Port Partners with SD Foundation on Bridge Lighting
Byline: The Log Staff
SAN DIEGO — The Port of San Diego will collaborate with the San Diego Foundation on a funding strategy to pay for artist-designed lighting for the iconic San Diego-Coronado Bay Bridge.
The Board of Port Commissioners voted at their Nov. 13, 2012 meeting to provide $75,000 in seed funding to begin an outreach effort, with the goal of raising between $6 million and $8 million — the estimated amount that would be needed to design and construct programmable LED lighting for the bridge. A feasibility study will be conducted, once adequate funding is available.
“I look forward to working with the San Diego Foundation on outreach efforts regarding this bold initiative to create a signature public artwork for San Diego Bay,” said Lou Smith, chairman of the Board of Port Commissioners.
The public art project is a joint effort by the port and the California Department of Transportation (Caltrans). Caltrans has jurisdiction over the 2.12-mile bridge, while the port is acting as the sponsor and lead agency for this project.

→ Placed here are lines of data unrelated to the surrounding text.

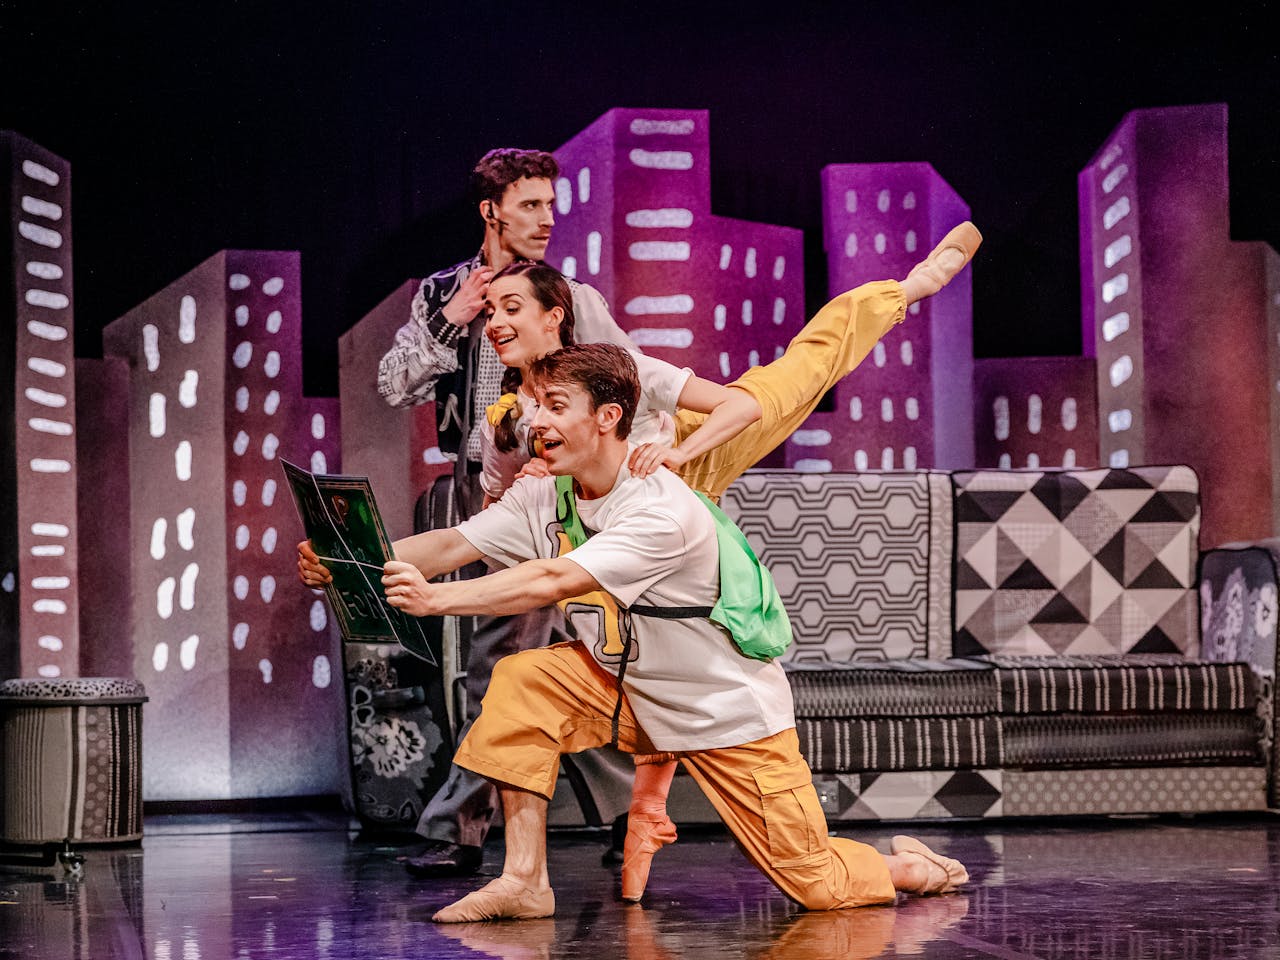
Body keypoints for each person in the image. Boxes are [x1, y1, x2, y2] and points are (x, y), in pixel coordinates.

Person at [297, 342, 971, 922]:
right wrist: (342, 560)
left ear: (608, 416)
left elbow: (552, 581)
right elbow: (451, 542)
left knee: (817, 886)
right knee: (523, 681)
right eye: (536, 405)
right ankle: (525, 880)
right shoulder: (547, 493)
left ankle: (910, 868)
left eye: (556, 405)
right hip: (624, 689)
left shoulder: (661, 511)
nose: (537, 421)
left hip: (721, 708)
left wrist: (436, 604)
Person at [473, 223, 982, 898]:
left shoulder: (617, 371)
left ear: (553, 317)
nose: (498, 322)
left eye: (513, 308)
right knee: (635, 642)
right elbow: (497, 504)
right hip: (614, 527)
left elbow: (735, 405)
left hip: (683, 465)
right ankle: (627, 820)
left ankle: (906, 288)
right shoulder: (509, 413)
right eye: (491, 312)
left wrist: (683, 454)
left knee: (789, 379)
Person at [377, 147, 637, 877]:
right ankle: (624, 808)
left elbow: (629, 379)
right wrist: (450, 321)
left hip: (551, 486)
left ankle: (458, 826)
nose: (547, 220)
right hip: (472, 484)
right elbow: (394, 387)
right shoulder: (442, 294)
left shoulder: (570, 296)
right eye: (530, 205)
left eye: (551, 206)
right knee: (516, 661)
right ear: (491, 211)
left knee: (507, 663)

The seed funding includes hiring a professional funding consultant to assist staff and a strategic volunteer force, and opening an account with the San Diego Foundation.
The port and Caltrans entered into the project partnership in 2008. The first phase of the project included the selection of an artist-led design team — the Peter Fink Team — and discussion of an artistic lighting concept.

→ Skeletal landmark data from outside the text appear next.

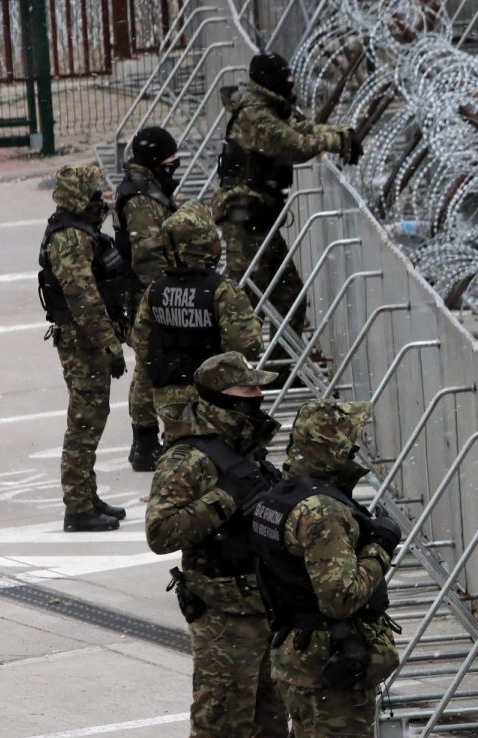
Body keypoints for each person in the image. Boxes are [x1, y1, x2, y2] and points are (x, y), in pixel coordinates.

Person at [145, 352, 287, 738]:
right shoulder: (189, 460)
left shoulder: (249, 449)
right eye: (249, 393)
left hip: (268, 610)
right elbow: (160, 532)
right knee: (218, 731)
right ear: (222, 400)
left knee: (272, 727)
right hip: (224, 618)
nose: (259, 399)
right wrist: (225, 499)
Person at [247, 399, 400, 738]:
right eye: (350, 442)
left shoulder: (279, 496)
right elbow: (341, 596)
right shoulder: (321, 511)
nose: (357, 448)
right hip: (329, 662)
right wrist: (380, 547)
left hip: (296, 654)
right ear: (334, 451)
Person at [216, 51, 357, 384]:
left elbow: (304, 128)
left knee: (288, 294)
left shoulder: (272, 105)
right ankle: (228, 374)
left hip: (260, 216)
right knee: (244, 302)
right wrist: (337, 140)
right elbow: (294, 145)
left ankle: (279, 371)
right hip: (243, 218)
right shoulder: (254, 114)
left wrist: (343, 132)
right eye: (285, 78)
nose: (289, 83)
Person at [39, 163, 131, 532]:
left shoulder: (79, 231)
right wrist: (110, 345)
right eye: (94, 192)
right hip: (83, 342)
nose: (100, 198)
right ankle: (78, 507)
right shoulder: (70, 239)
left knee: (92, 417)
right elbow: (84, 300)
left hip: (86, 339)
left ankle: (86, 496)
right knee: (83, 422)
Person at [132, 201, 264, 440]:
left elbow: (143, 349)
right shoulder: (222, 290)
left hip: (169, 401)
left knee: (178, 449)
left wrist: (143, 419)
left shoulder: (155, 291)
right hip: (215, 398)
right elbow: (247, 346)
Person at [114, 125, 181, 471]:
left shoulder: (148, 188)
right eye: (170, 163)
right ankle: (144, 442)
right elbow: (147, 256)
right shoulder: (141, 199)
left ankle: (147, 441)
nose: (174, 170)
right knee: (149, 365)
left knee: (151, 363)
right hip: (147, 295)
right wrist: (166, 295)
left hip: (149, 292)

The design was selected from more than 75 proposals in 2010, chosen on the basis that it would be capable of being viewed from all five of the port’s cities. The highly sophisticated lighting would operate in conjunction with traffic density, intensifying and lessening its brightness based on the amount of traffic crossing the bridge at any given time.
Peter Fink of FoRM Associates is leading the combined European and North American team, in collaboration with designers Speirs and Major Associates and international engineering consultants Buro Happold.

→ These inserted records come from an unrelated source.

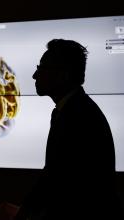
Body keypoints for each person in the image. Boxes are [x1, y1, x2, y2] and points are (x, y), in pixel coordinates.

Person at [14, 39, 123, 219]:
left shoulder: (78, 116)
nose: (34, 75)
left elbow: (58, 181)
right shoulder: (73, 109)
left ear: (62, 75)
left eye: (41, 68)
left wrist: (23, 214)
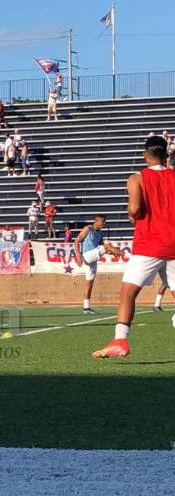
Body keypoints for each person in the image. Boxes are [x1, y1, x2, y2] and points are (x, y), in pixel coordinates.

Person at [93, 136, 175, 357]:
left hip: (149, 243)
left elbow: (135, 209)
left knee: (128, 293)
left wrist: (132, 215)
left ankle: (120, 340)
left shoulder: (136, 178)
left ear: (145, 154)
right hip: (173, 243)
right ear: (165, 154)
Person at [74, 214, 125, 315]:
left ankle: (86, 307)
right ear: (96, 221)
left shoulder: (100, 233)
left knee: (90, 283)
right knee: (109, 245)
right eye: (102, 221)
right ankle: (126, 255)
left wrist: (112, 253)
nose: (104, 223)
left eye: (105, 222)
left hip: (93, 259)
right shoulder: (88, 229)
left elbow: (103, 249)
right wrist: (78, 256)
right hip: (87, 255)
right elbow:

Key goals for the project include creating a “sense of place,” drawing people to the region and withstanding the test of time. The proposed artistic lighting concept envisions the bridge as a nautical gateway that celebrates the region.
The bridge structure, including its twin-column concrete piers, would be illuminated with programmable colored LED lighting, allowing an infinite number of lighting scenarios.